++++ Information given

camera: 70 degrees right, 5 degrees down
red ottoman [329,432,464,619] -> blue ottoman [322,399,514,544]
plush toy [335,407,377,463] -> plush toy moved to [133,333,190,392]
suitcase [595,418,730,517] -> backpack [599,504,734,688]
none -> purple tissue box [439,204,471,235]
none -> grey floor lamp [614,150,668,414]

++++++++

What is being asked:
Every line of the material above must be set down again exactly.

Result of this task:
camera: 70 degrees right, 5 degrees down
red ottoman [329,432,464,619] -> blue ottoman [322,399,514,544]
plush toy [335,407,377,463] -> plush toy moved to [133,333,190,392]
suitcase [595,418,730,517] -> backpack [599,504,734,688]
none -> purple tissue box [439,204,471,235]
none -> grey floor lamp [614,150,668,414]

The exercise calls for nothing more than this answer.